Government Code sections 3255-3256 (FBOR) and 3305-3306 (POBR) create obligations on employers who wish to document negative events for later use in either performance evaluations or disciplinary actions. The failure to comply can be fatal to the Department’s ability to rely upon those comments. Therefore, a conservative supervisor will continue to share and document the materials placed in his or her log with the subject employee despite the Supreme Court’s decision.
In Poole, the Supreme Court carved out a narrow exception. Two key facts were central to that exception: (1) that the logs were not made available to, or shown to, anyone other than the fire captain who supervised Poole that made the performance notes; and (2) that the fire captain had no independent authority to take any adverse action against the firefighter. A change in either of these facts could render the supervisor logs in your agency subject to the requirements under the FBOR or POBR that the employee be given the opportunity to read, review, sign, and respond to the adverse comment before it is placed in the log, and could jeopardize the Department’s ability to rely upon such documentation in later proceedings.
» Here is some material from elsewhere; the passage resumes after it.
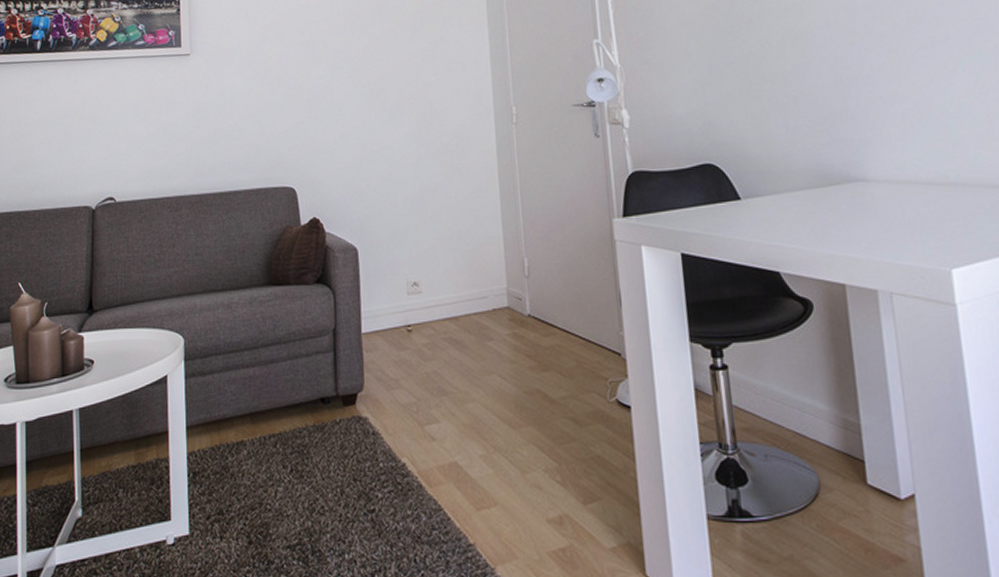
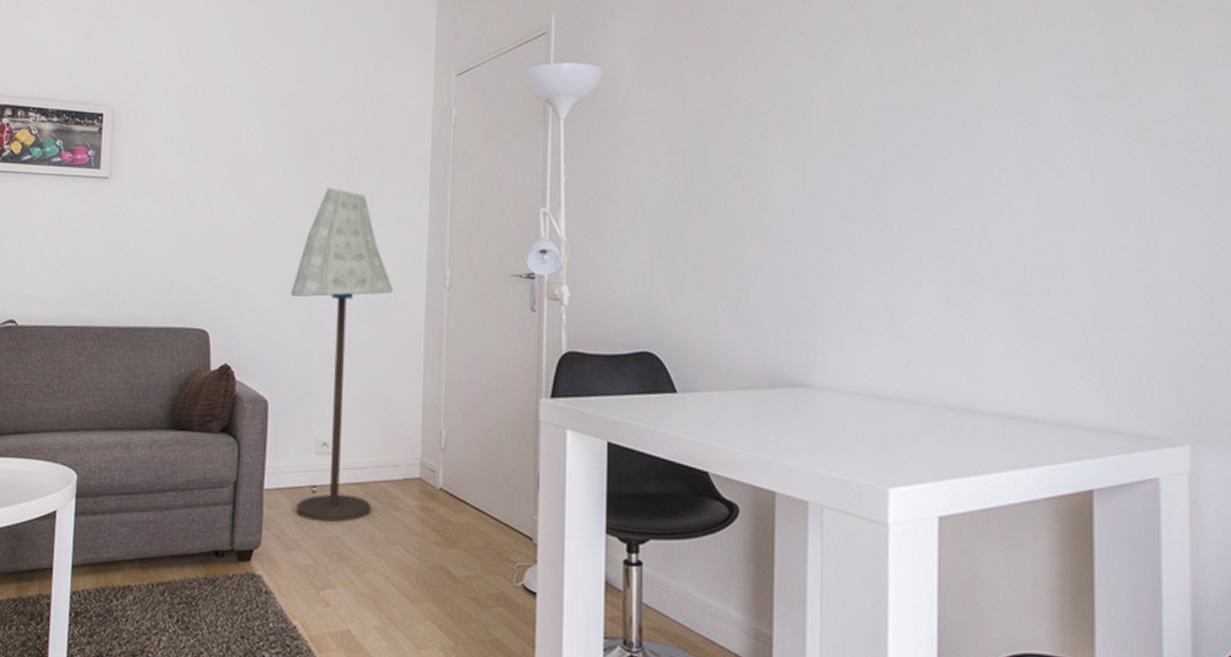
floor lamp: none [368,41,465,360] -> present [290,187,394,523]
From my perspective, the best practice for any supervisor maintaining a log or file related to performance is to show and discuss the entries with the subject employee at the time the notations are made. The reason: one of the supervisor’s fundamental responsibilities is to ensure that employees conform to departmental expectations, practices, and policies. Secret files that simply document negatives without providing the opportunity for the subject employee to learn from the event and correct his or her behavior fail, in my opinion, to take advantage of the opportunity to turn a negative into a positive. Such surprise negatives can also create the perception that the supervisor is simply wants to “sandbag” his or her subordinates, and fosters the belief that supervisors are only “out to get” them and are unfair.
Therefore, while this decision permits a supervisor to keep all written notes, comments, and logs, both good and bad, to his or herself without needing to comply with the obligations imposed by Government Codes 3255-3256 and 3305-3306, such a practice may not be as productive as taking the opportunity to use the incidents as a learning event, or to reinforce departmental expectations, practices, and policies. Consequently, I encourage agencies and supervisors to continue the practice that has long existed in law enforcement of sharing and discussing the entries with the subject officer at the time the notation is made.